Horswispr's Full Review: Taylor Big Baby Acoustic Guitar
These days, whenever I play a $300 Yamaha or Takamine at the local guitar store, I want to flee in horror and return to the safety of my home, where my Martin dreadnought and and my little Larrivee LS05 await me.
Older Yamahas are great. I've met some that I wouldn't have any qualms about performing on. They're mostly in the living rooms of 20-something folkies, passed down from an older sister or parent who played Joan Baez and Judy Collins songs on them in college, and then retired them to the closet until they were passed down.
Early '80s Takamines were also pretty darned good. Since Takamine mercilessly imitated Martin's headstock and body style in those days, they pretty much had to make decent guitars. My 1984 Takamine 12-string (with the imitation Martin body, pick guard and headstock) sat in my closet from roughly 1988 through 1998. When I moved, I took it out of the case and played it. It was IN TUNE, sounded great, and still had low action. We're talking ten years in a closet! Give older Takamines a look in you can find them.
But contemporary Yamahas and Takamines under $500 aren't quite the same. You'll find a good one now and again, but most are pretty sorry pieces. So what's a person to do who wants a decent $300 guitar?
My recommendation is simple: Go to the back of your local Guitar Center, play every Taylor Big Baby you can find, and buy the one that sounds and plays best.

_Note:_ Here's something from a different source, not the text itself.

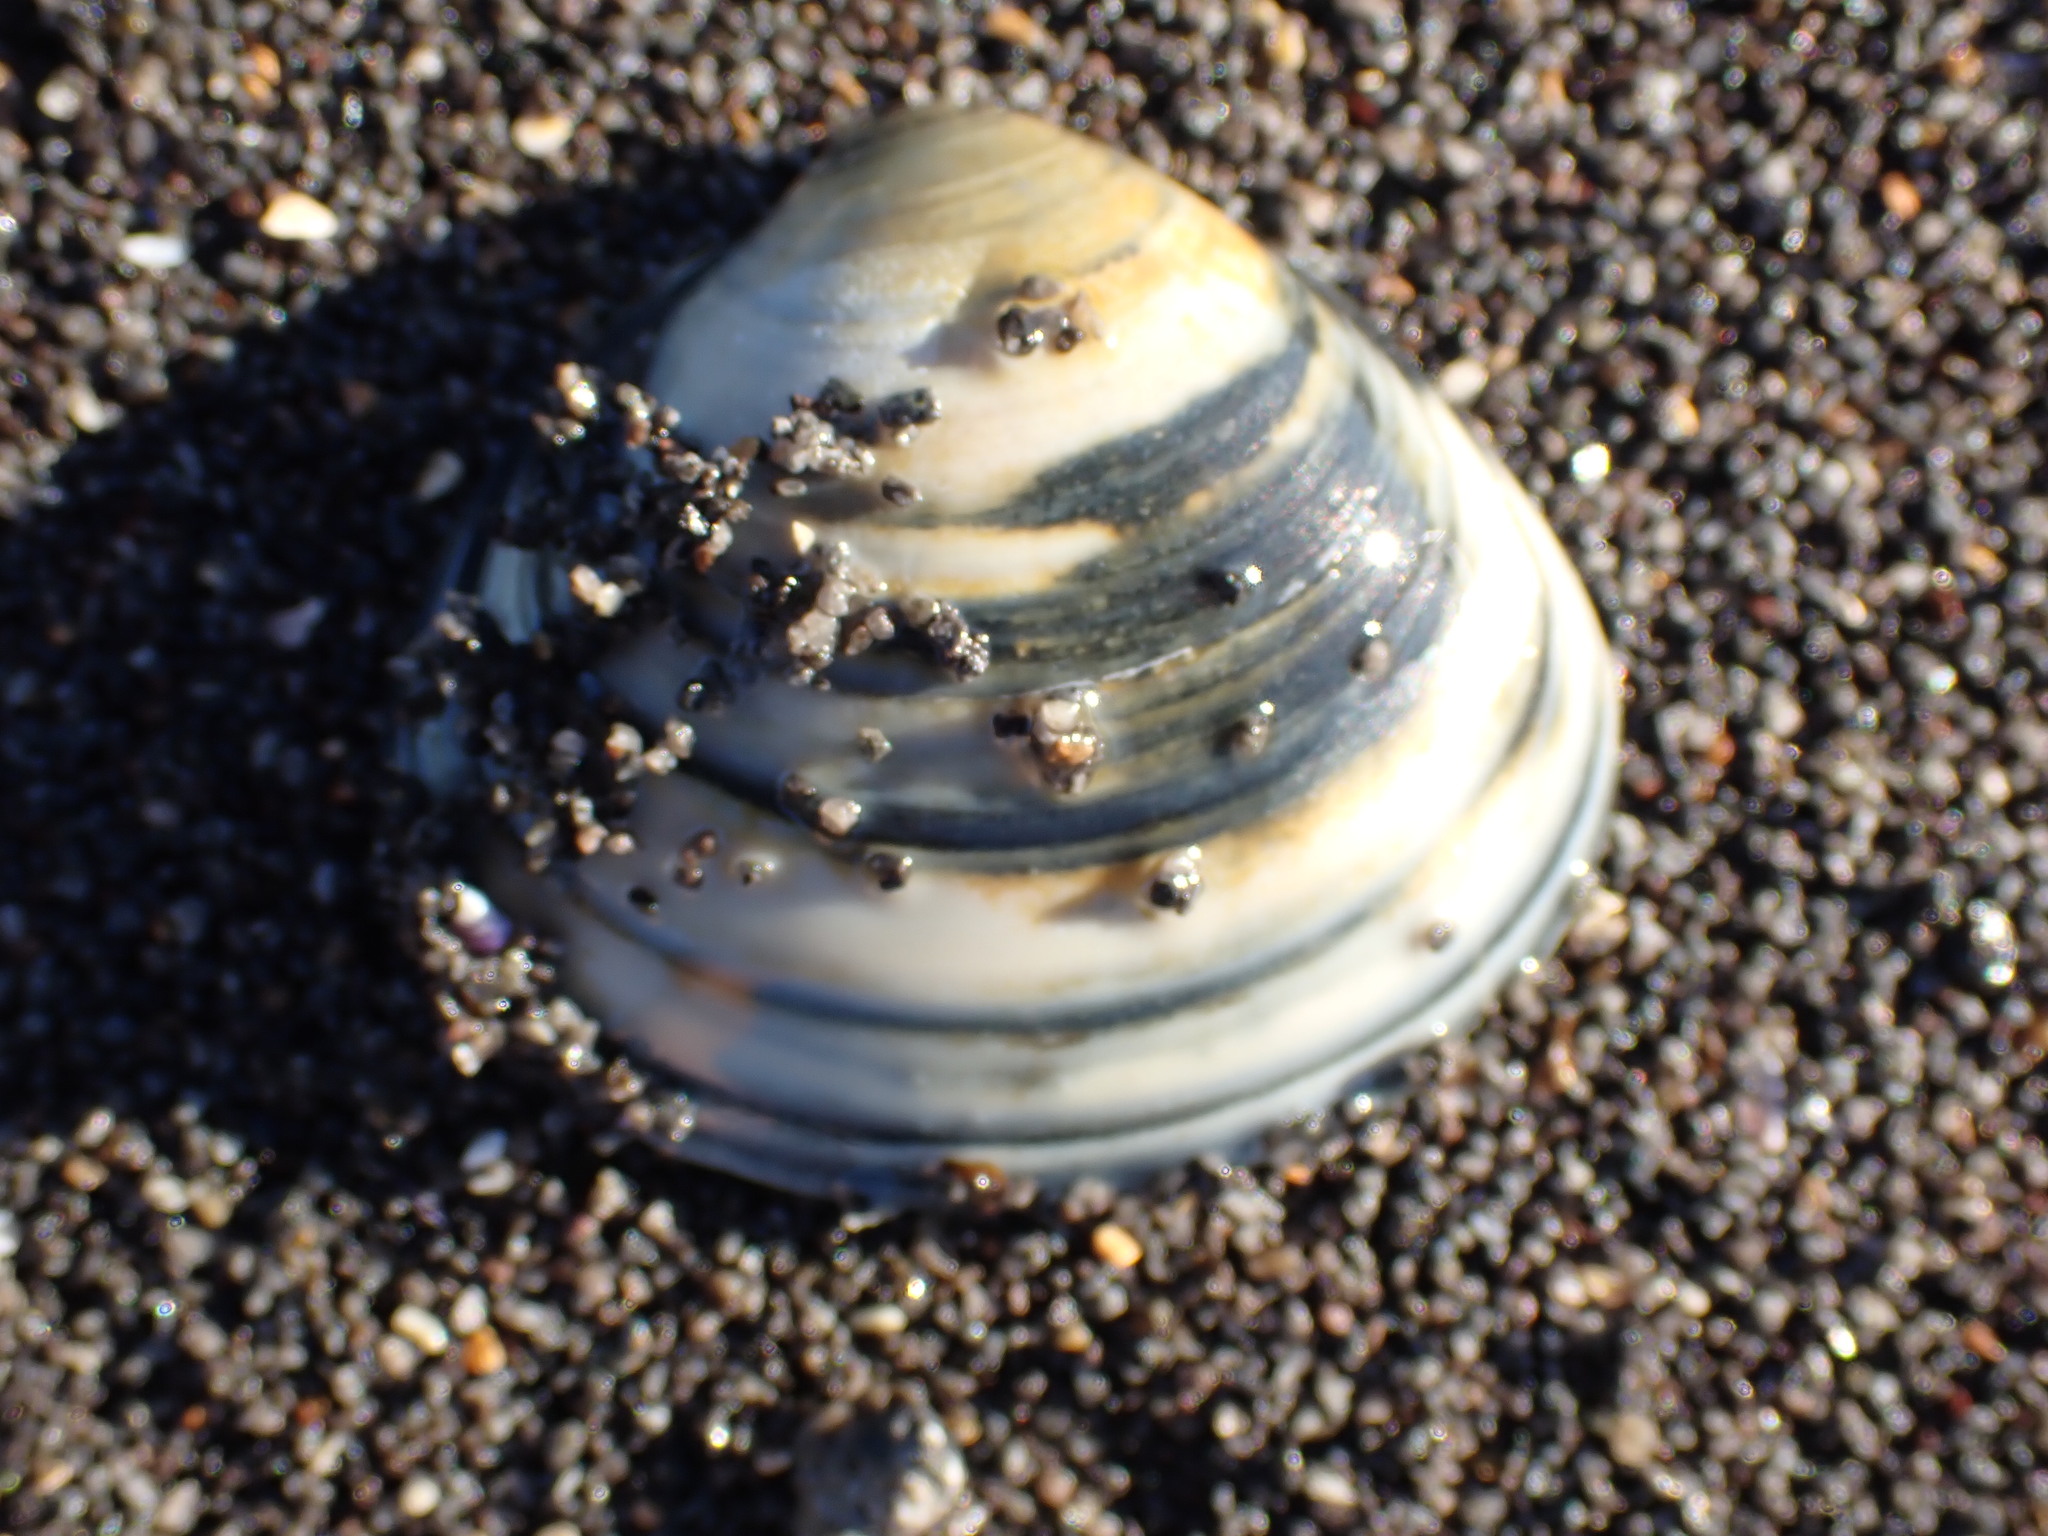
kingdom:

The Taylor Big Baby is a small, cute, humble looking guitar guitar with absolutely no binding. It is fairly light in color, and finished matte. Its back and sides are sapele veneer, and its top is made of solid spruce.
What is sapele, you ask? I searched Google and this is what I found on the Dean Hardwoods, Inc. website:
"Description: Heartwood a medium to fairly dark reddish brown to purplish brown; sapwood whitish or pale yellow, distinct.
"Working Properties: Works fairly well with hand and machine tools, tends to tear interlocked grain in planing, saws easily, finishes well, good gluing and nailing properties, satisfactory peeling and slicing.
"Durability: Heartwood is moderately durable, resistant to termite attack variable. Sapwood liable to powder-post beetle attack."
So it's a hardwood, like mahogany and rosewood, and it's sometimes used in flooring. Good enough. The fingerboard is ebony. That is not a Horswispr typing mistake: this is a $350 guitar with an ebony fingerboard.
So how did this little guitar play and sound? Well, as soon as I started playing, I started laughing. This little guitar is light as a feather, has essentially NO ornamentation, and it sounds...really good! It's bright, and not particularly loud, but it sounds like a solid wood guitar. There was character to the notes, and chords were nicely in tune, even up the neck. The bass was light weight, to be sure, but it had some resonance. What a nice sounding little guitar!
Playability was typical Taylor: The slender neck, low action, Elixer strings and ebony fingerboard yielded remarkable playability. More laughter. I was thinking of the little chicken hawk that Foghorn Leghorn used to tease all the time (he wanted to be a BIG chicken hawk), but I was enjoying every note I played.
And then I looked more closely at the fingerboard. There are two Phillips screws THROUGH the 16th fret into the guitar. They are painted matte black and sit nicely flush with the fingerboard. I have never seen any such like before on a guitar. Still more laughter. It must be part of the neck-to-body joint system. The truss rod appears to be accessible through the sound hole, as with Martin guitars.
I played several samples of the Taylor Big Baby, and there was some variability in terms of how well the action was set. On some, the strings buzzed a bit. On others, the action was set perfectly. The necks seemed true and straight on all samples I examined. A truss rod adjustment probably would have fixed the buzzing samples.
Does this guitar compete with Taylor's full sized guitars, like the 310 or 510? No. It's not as loud and it doesn't have the bass or sustain of the bigger Taylors. But would I recommend it for someone learning the guitar, or as a "kick around" instrument for someone who also owns a big Taylor, Martin or Larrivee? Absolutely.
For about $350 retail (about $250 on sale at Guitar Center), this guitar has no right to sound so good and play so true. And a solid Sitka spruce top and ebony fingerboard on a $350 guitar is unheard of.
If you are looking for an inexpensive guitar, you must play the Taylor Big Baby.